Like the Jolly Swagman, Patrizio is the Jolly Bagman. He got knicked by the troopers when his factory was caught making fairly reasonable copies of Miuccia Prada’s fashionable handbags. When she took both offence and legal action against him 12-years-ago, he upped the ante and jumped into the billabong and married her.

Together, they have turned Miuccia’s Prada’s third-generation artisan business into one of the world’s must-have fashion labels and the Prada global conglomerate with a turnover of US$650 million. Prada’s Jolly Bagman is said to have spent US$100 million on this year America’s Cup. Whether it is true or not, if that is what his friends and enemies think, it will be money well spent.

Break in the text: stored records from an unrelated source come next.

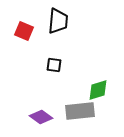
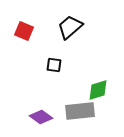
black trapezoid: moved 12 px right, 6 px down; rotated 136 degrees counterclockwise
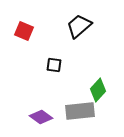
black trapezoid: moved 9 px right, 1 px up
green diamond: rotated 30 degrees counterclockwise
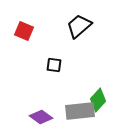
green diamond: moved 10 px down
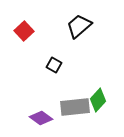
red square: rotated 24 degrees clockwise
black square: rotated 21 degrees clockwise
gray rectangle: moved 5 px left, 4 px up
purple diamond: moved 1 px down
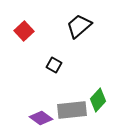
gray rectangle: moved 3 px left, 3 px down
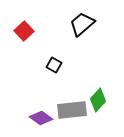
black trapezoid: moved 3 px right, 2 px up
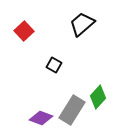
green diamond: moved 3 px up
gray rectangle: rotated 52 degrees counterclockwise
purple diamond: rotated 15 degrees counterclockwise
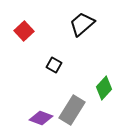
green diamond: moved 6 px right, 9 px up
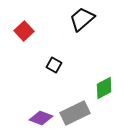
black trapezoid: moved 5 px up
green diamond: rotated 20 degrees clockwise
gray rectangle: moved 3 px right, 3 px down; rotated 32 degrees clockwise
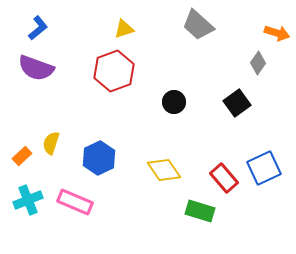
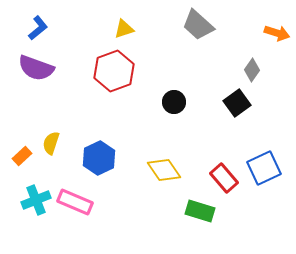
gray diamond: moved 6 px left, 7 px down
cyan cross: moved 8 px right
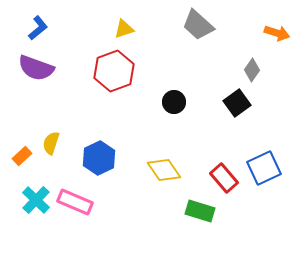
cyan cross: rotated 24 degrees counterclockwise
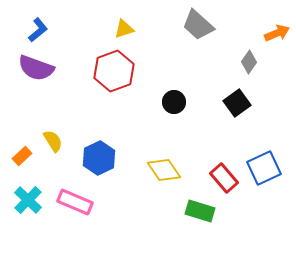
blue L-shape: moved 2 px down
orange arrow: rotated 40 degrees counterclockwise
gray diamond: moved 3 px left, 8 px up
yellow semicircle: moved 2 px right, 2 px up; rotated 130 degrees clockwise
cyan cross: moved 8 px left
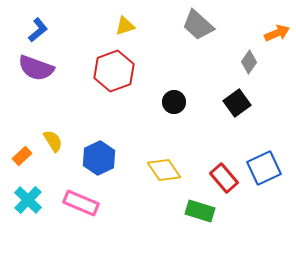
yellow triangle: moved 1 px right, 3 px up
pink rectangle: moved 6 px right, 1 px down
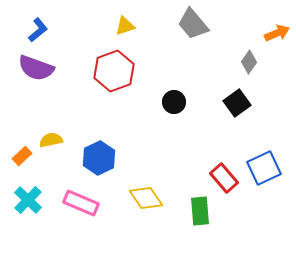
gray trapezoid: moved 5 px left, 1 px up; rotated 8 degrees clockwise
yellow semicircle: moved 2 px left, 1 px up; rotated 70 degrees counterclockwise
yellow diamond: moved 18 px left, 28 px down
green rectangle: rotated 68 degrees clockwise
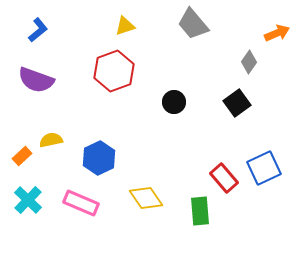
purple semicircle: moved 12 px down
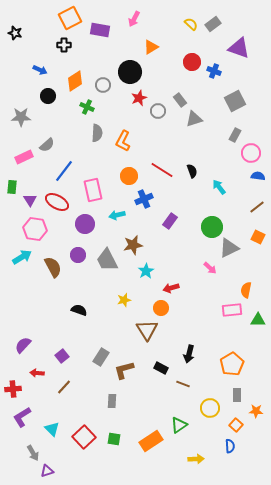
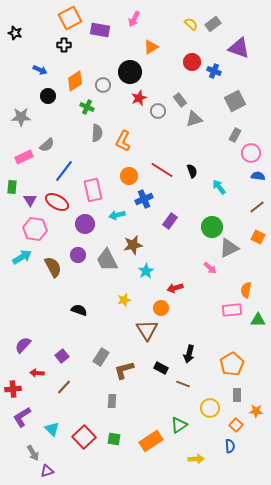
red arrow at (171, 288): moved 4 px right
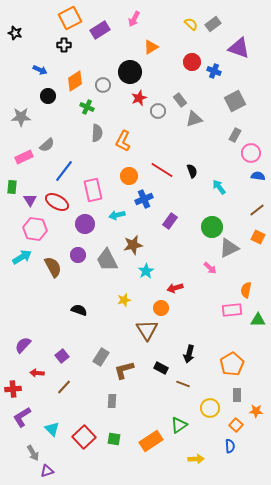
purple rectangle at (100, 30): rotated 42 degrees counterclockwise
brown line at (257, 207): moved 3 px down
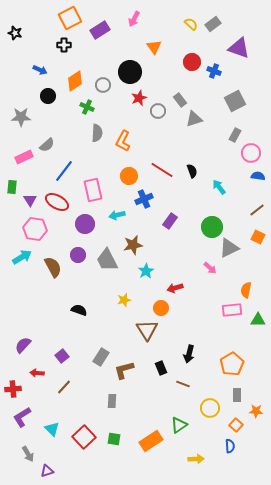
orange triangle at (151, 47): moved 3 px right; rotated 35 degrees counterclockwise
black rectangle at (161, 368): rotated 40 degrees clockwise
gray arrow at (33, 453): moved 5 px left, 1 px down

The Prada boss arrived at his syndicate base tired and angry early on the last day of the challenger series. He had been kept awake until 3 am by music blaring from the base of his opponents, AmericaOne, and he wanted revenge. When he reached the Prada base at 7 am, Bertelli, who lives in his wooden yacht Ulisse berthed directly across from the rival compound, directed all Prada’s stereo speakers towards the AmericaOne base right next door. And then he began playing the syndicate’s theme, an old Neapolitan song called Luna Rossa, on repeat, perhaps hundreds of times before his boat left the dock.

Crikey’s yachting correspondents love the song and hope to hear a lot more of it before the end of America’s Cup XXX in East Bondi.